───── Entries provided

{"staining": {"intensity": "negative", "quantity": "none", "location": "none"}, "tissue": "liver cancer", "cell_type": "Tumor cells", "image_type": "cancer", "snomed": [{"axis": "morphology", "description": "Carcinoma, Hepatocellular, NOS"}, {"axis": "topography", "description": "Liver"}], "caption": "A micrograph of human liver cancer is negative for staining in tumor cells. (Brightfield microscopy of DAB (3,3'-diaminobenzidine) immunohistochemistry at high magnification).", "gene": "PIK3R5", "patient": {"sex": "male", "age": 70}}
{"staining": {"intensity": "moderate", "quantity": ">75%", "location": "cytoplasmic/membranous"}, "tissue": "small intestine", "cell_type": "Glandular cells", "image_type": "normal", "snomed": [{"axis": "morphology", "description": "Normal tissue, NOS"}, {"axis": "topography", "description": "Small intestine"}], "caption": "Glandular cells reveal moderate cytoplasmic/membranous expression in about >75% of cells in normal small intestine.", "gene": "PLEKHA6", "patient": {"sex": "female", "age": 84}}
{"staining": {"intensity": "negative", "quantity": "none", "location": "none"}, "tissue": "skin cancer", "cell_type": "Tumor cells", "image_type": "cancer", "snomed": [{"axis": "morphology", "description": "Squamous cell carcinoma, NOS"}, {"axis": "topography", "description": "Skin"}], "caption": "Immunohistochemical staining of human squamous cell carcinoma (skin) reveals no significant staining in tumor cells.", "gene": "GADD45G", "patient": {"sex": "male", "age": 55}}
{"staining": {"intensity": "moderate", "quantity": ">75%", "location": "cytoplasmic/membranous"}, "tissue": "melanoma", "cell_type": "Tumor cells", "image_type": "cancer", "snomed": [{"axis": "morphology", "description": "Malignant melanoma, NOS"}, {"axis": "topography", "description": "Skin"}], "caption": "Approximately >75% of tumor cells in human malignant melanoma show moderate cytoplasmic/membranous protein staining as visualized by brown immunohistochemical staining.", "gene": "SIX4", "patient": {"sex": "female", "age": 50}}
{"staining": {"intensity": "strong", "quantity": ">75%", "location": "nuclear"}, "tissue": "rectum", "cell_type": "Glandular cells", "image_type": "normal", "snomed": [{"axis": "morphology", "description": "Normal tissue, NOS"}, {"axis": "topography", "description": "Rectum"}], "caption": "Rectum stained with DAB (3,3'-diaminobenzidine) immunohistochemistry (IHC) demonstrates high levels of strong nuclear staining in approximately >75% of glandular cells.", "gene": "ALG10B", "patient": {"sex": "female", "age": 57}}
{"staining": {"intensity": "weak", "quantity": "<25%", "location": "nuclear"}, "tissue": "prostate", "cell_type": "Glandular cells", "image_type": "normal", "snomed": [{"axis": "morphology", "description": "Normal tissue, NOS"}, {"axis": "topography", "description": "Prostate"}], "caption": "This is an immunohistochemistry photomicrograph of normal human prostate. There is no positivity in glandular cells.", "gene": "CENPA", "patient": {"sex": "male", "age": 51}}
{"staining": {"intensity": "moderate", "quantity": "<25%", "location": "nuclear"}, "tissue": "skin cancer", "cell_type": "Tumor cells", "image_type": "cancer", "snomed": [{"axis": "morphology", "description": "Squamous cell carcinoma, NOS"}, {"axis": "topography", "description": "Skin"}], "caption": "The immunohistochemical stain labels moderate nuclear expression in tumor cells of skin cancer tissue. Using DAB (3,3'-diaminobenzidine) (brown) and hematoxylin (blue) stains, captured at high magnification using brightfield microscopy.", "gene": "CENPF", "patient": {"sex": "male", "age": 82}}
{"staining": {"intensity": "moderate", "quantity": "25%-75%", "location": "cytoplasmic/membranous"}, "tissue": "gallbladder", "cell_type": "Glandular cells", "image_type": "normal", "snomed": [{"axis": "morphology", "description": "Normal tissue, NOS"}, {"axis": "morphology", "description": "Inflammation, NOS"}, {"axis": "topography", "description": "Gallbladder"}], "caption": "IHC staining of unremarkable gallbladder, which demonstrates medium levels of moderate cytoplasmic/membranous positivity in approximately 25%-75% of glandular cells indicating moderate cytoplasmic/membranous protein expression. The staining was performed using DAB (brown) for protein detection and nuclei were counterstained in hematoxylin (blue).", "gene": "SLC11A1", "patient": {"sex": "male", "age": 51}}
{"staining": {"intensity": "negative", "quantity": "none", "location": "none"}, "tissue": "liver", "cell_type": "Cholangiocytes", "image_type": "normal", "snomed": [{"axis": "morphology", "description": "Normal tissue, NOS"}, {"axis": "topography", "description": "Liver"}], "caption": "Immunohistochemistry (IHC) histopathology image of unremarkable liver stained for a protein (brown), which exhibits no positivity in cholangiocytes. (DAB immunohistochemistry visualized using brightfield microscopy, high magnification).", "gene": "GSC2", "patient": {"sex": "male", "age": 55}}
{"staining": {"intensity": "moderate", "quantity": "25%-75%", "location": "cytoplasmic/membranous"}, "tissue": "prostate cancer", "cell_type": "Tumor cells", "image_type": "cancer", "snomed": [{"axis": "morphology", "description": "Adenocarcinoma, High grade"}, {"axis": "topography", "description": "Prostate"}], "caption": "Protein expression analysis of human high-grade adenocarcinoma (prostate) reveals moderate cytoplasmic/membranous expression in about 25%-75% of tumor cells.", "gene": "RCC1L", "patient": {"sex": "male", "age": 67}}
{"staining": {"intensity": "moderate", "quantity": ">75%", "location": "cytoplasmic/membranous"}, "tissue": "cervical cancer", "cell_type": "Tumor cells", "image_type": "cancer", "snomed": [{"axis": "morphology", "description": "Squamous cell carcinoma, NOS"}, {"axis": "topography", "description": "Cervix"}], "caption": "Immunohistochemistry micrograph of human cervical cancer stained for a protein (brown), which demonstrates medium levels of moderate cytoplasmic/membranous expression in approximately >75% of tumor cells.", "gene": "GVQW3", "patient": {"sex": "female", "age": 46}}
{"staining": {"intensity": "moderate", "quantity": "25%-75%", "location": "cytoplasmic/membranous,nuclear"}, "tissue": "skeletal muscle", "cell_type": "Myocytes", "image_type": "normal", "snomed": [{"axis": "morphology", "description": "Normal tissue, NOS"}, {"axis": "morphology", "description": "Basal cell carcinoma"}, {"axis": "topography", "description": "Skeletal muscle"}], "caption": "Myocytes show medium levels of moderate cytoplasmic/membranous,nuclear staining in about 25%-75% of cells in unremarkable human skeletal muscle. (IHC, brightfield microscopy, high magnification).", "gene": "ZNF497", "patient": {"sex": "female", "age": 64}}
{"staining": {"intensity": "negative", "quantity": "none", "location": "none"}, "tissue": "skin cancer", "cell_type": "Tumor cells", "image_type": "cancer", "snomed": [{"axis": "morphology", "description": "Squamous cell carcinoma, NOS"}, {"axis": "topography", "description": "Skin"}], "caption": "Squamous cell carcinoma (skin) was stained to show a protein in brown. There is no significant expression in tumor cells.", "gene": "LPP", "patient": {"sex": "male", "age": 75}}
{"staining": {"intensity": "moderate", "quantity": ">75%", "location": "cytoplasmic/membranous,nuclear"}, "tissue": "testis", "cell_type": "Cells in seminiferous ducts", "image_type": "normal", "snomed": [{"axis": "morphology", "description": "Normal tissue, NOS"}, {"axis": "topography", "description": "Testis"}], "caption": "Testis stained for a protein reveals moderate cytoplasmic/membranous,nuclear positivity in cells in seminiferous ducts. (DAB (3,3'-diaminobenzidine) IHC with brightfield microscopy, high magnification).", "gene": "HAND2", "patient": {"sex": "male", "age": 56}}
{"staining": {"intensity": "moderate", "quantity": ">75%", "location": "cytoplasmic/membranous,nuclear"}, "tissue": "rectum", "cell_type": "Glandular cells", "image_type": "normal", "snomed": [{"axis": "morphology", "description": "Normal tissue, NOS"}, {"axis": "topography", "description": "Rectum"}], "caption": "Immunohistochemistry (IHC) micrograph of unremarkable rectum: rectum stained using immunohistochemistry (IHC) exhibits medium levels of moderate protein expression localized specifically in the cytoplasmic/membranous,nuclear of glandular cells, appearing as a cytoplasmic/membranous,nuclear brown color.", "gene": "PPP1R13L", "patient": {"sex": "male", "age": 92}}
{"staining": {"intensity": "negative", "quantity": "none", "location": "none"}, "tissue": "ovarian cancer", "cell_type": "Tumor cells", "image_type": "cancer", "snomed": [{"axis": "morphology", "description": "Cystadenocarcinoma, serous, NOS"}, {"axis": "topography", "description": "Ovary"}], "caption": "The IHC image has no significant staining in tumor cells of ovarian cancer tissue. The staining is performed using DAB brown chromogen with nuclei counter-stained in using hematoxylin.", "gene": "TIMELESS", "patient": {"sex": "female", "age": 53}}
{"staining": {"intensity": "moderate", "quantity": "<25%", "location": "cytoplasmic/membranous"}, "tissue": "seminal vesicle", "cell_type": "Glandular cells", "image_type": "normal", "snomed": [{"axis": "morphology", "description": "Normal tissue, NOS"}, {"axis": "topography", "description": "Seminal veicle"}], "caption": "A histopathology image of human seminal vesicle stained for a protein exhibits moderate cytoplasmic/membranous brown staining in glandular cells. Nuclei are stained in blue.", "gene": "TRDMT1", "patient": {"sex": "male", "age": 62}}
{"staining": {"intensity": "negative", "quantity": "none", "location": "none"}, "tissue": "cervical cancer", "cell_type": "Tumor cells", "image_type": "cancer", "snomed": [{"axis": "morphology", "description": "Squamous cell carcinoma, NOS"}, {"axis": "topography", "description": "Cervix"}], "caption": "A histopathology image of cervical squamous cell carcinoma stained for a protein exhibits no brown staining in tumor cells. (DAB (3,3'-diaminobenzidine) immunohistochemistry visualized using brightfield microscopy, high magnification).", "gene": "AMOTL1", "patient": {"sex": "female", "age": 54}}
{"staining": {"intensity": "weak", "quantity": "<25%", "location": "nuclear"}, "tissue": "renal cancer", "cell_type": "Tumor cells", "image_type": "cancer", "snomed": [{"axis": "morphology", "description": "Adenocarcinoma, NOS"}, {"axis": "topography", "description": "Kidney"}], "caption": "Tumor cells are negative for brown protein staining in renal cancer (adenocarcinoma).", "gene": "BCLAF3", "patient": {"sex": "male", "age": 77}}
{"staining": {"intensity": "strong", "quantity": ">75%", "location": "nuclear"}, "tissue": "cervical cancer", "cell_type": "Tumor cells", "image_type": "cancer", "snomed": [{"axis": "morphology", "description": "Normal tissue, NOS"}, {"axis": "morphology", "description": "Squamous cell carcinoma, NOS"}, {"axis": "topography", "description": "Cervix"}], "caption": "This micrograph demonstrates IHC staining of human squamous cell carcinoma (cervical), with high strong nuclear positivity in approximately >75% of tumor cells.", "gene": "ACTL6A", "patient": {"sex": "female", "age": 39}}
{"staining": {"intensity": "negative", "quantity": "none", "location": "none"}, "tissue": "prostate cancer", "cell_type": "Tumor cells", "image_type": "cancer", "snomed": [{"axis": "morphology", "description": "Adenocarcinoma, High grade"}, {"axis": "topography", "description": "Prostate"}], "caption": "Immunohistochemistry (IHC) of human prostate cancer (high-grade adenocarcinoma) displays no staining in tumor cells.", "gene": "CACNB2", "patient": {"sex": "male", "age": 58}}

──────────

> _Work to be completed_
Send back exactly the lines from the line with "micrograph demonstrates IHC" through the end of the records.

> _Reply_
{"staining": {"intensity": "strong", "quantity": ">75%", "location": "nuclear"}, "tissue": "cervical cancer", "cell_type": "Tumor cells", "image_type": "cancer", "snomed": [{"axis": "morphology", "description": "Normal tissue, NOS"}, {"axis": "morphology", "description": "Squamous cell carcinoma, NOS"}, {"axis": "topography", "description": "Cervix"}], "caption": "This micrograph demonstrates IHC staining of human squamous cell carcinoma (cervical), with high strong nuclear positivity in approximately >75% of tumor cells.", "gene": "ACTL6A", "patient": {"sex": "female", "age": 39}}
{"staining": {"intensity": "negative", "quantity": "none", "location": "none"}, "tissue": "prostate cancer", "cell_type": "Tumor cells", "image_type": "cancer", "snomed": [{"axis": "morphology", "description": "Adenocarcinoma, High grade"}, {"axis": "topography", "description": "Prostate"}], "caption": "Immunohistochemistry (IHC) of human prostate cancer (high-grade adenocarcinoma) displays no staining in tumor cells.", "gene": "CACNB2", "patient": {"sex": "male", "age": 58}}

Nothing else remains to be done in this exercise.